- **Task**
Restate every record exactly, with nothing skipped.

(Stored data)
■ ■ ■ ■ ■

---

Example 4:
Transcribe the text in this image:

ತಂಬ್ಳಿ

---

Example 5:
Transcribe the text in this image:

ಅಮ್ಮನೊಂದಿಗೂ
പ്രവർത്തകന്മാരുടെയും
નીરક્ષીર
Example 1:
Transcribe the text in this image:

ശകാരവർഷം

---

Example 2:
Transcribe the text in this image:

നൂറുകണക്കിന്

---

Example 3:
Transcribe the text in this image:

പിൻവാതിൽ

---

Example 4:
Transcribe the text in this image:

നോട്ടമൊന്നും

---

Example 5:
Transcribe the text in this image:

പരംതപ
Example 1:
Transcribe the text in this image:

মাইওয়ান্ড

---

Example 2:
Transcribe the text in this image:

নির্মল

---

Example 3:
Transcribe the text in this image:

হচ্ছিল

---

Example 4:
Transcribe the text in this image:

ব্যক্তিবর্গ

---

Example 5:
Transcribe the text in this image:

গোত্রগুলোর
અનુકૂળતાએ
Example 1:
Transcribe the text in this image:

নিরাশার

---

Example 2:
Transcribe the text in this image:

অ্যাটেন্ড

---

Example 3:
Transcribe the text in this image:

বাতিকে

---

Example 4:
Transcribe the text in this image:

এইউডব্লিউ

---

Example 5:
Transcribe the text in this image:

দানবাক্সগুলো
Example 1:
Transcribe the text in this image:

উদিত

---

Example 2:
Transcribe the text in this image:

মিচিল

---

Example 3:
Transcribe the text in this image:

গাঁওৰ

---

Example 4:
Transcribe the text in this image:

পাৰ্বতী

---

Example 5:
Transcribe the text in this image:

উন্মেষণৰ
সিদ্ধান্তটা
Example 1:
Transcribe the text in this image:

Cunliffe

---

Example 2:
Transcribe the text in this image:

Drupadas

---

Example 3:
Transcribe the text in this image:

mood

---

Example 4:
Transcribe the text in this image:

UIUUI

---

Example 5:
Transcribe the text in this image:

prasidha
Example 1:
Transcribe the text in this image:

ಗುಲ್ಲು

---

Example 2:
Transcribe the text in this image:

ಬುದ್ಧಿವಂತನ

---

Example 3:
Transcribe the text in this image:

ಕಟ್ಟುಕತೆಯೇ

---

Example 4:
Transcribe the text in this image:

■ ■ ■ ■ ■

- **Reply to the task**
---

Example 4:
Transcribe the text in this image:

ತಂಬ್ಳಿ

---

Example 5:
Transcribe the text in this image:

ಅಮ್ಮನೊಂದಿಗೂ
പ്രവർത്തകന്മാരുടെയും
નીરક્ષીર
Example 1:
Transcribe the text in this image:

ശകാരവർഷം

---

Example 2:
Transcribe the text in this image:

നൂറുകണക്കിന്

---

Example 3:
Transcribe the text in this image:

പിൻവാതിൽ

---

Example 4:
Transcribe the text in this image:

നോട്ടമൊന്നും

---

Example 5:
Transcribe the text in this image:

പരംതപ
Example 1:
Transcribe the text in this image:

মাইওয়ান্ড

---

Example 2:
Transcribe the text in this image:

নির্মল

---

Example 3:
Transcribe the text in this image:

হচ্ছিল

---

Example 4:
Transcribe the text in this image:

ব্যক্তিবর্গ

---

Example 5:
Transcribe the text in this image:

গোত্রগুলোর
અનુકૂળતાએ
Example 1:
Transcribe the text in this image:

নিরাশার

---

Example 2:
Transcribe the text in this image:

অ্যাটেন্ড

---

Example 3:
Transcribe the text in this image:

বাতিকে

---

Example 4:
Transcribe the text in this image:

এইউডব্লিউ

---

Example 5:
Transcribe the text in this image:

দানবাক্সগুলো
Example 1:
Transcribe the text in this image:

উদিত

---

Example 2:
Transcribe the text in this image:

মিচিল

---

Example 3:
Transcribe the text in this image:

গাঁওৰ

---

Example 4:
Transcribe the text in this image:

পাৰ্বতী

---

Example 5:
Transcribe the text in this image:

উন্মেষণৰ
সিদ্ধান্তটা
Example 1:
Transcribe the text in this image:

Cunliffe

---

Example 2:
Transcribe the text in this image:

Drupadas

---

Example 3:
Transcribe the text in this image:

mood

---

Example 4:
Transcribe the text in this image:

UIUUI

---

Example 5:
Transcribe the text in this image:

prasidha
Example 1:
Transcribe the text in this image:

ಗುಲ್ಲು

---

Example 2:
Transcribe the text in this image:

ಬುದ್ಧಿವಂತನ

---

Example 3:
Transcribe the text in this image:

ಕಟ್ಟುಕತೆಯೇ

---

Example 4:
Transcribe the text in this image:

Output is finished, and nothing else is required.